Leaving out the pictures, copy each record below exactly.

== Raw data ==

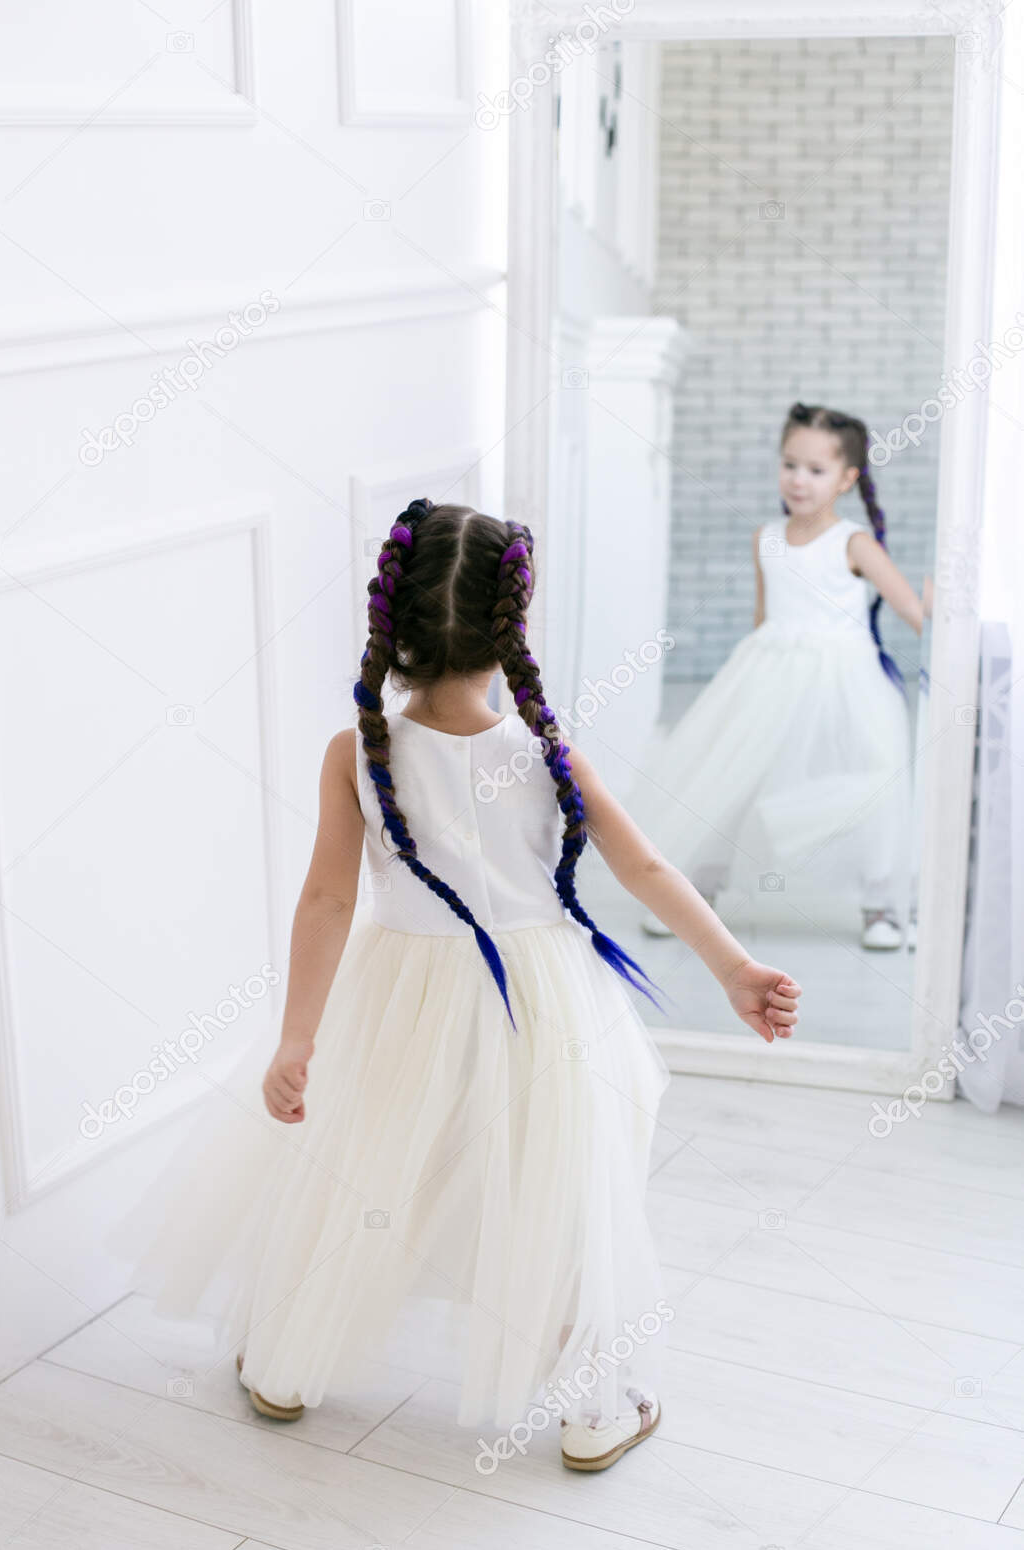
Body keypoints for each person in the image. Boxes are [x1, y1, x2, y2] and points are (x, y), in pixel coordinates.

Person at [109, 500, 800, 1474]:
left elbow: (322, 900)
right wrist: (732, 966)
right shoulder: (543, 756)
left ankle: (287, 1362)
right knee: (556, 1189)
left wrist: (298, 1039)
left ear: (387, 632)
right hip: (545, 1005)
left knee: (371, 1169)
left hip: (397, 993)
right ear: (509, 632)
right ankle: (591, 1405)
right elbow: (646, 871)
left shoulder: (358, 752)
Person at [638, 403, 923, 950]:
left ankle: (880, 901)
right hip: (769, 670)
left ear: (846, 478)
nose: (798, 479)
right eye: (790, 464)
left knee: (871, 778)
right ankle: (699, 887)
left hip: (845, 677)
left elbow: (911, 606)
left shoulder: (854, 542)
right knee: (734, 770)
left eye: (816, 470)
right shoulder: (766, 537)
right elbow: (764, 618)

===

Output of the exercise:
Body keypoints for each person in the image. Boxes are [x1, y1, x2, y2] and points are (x, y), in pixel coordinates.

Person at [109, 500, 800, 1474]:
left elbow: (322, 900)
right wrist: (732, 966)
right shoulder: (543, 756)
left ankle: (287, 1362)
right knee: (556, 1189)
left wrist: (298, 1039)
left ear: (387, 632)
right hip: (545, 1005)
left knee: (371, 1169)
left hip: (397, 993)
right ear: (509, 632)
right ankle: (591, 1405)
right elbow: (646, 871)
left shoulder: (358, 752)
Person at [638, 403, 923, 950]:
left ankle: (880, 901)
right hip: (769, 670)
left ear: (846, 478)
nose: (798, 479)
right eye: (790, 464)
left knee: (871, 778)
right ankle: (699, 887)
left hip: (845, 677)
left elbow: (911, 606)
left shoulder: (854, 542)
right knee: (734, 770)
left eye: (816, 470)
right shoulder: (766, 537)
right elbow: (764, 618)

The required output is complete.